Namibia Airports Company to Enter Arbitration with Former Employees
Employees of the Namibia Airports Company (NAC) who were given the opportunity to leave the company during its restructuring and downsizing process did so under the understanding that they would receive pension pay-outs. However, those payouts have been stalled for 15 months due to the company’s alleged inability to pay money into the Government Institutions Pension Fund (GIPF).
After over a year of stalling and threats of legal action, the approximate 30 former employees and the Namibia Airports Company have agreed to enter arbitration and allow an arbitrator to settle the dispute.
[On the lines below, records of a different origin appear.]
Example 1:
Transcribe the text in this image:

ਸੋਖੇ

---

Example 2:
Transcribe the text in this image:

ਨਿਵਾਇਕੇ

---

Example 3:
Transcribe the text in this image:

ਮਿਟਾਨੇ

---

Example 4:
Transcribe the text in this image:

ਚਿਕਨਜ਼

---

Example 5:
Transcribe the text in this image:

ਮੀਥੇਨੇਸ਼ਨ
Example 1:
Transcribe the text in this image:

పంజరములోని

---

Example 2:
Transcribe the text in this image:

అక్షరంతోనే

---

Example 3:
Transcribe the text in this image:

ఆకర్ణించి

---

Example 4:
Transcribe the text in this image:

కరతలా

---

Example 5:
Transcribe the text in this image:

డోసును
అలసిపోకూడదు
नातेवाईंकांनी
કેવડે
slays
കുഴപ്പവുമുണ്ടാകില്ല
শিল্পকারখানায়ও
According to NAC's head of corporate communications, Mia Davids, the company has not intentionally withheld the payments it promised but has rather faced difficult financial struggles in attempting to do so.
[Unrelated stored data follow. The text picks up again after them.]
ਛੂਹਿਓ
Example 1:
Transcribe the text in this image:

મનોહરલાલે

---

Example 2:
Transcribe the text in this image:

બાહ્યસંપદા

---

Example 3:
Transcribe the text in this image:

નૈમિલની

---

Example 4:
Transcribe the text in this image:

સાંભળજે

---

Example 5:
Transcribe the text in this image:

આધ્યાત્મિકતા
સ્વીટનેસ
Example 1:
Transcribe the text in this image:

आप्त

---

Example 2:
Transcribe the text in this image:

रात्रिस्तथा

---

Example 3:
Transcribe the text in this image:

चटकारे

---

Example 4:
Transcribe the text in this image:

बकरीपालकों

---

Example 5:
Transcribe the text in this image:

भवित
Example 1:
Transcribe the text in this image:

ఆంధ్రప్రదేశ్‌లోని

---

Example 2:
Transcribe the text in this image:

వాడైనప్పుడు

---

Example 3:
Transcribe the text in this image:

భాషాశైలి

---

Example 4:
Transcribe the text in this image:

In an effort to reach a mutually beneficial settlement to the dispute, NAC requested that GIPF pay the pensions on a form of credit and from a fund that would later be the liability of NAC after the arbitration hearing is completed. According to a statement from NAC, “Contrary to claims cited by the group of ex-employees, we wish to make it clear that at no point did the NAC oppose pension payouts to ex-employees as we sincerely sympathize with them for the delay in this regard, which is due to a difference in the interpretation of GIPF
rules by both GIPF and NAC in terms of which GIPF rule the payment to ex-employees should be made.”
Eben de Klerk has been appointed as the arbitrator for the case as NAC continues to reiterate that its restructuring, while successful, is ongoing in the hope of reducing its costs through ending internal remuneration inequality and re-aligning operations to achieve greater efficiency.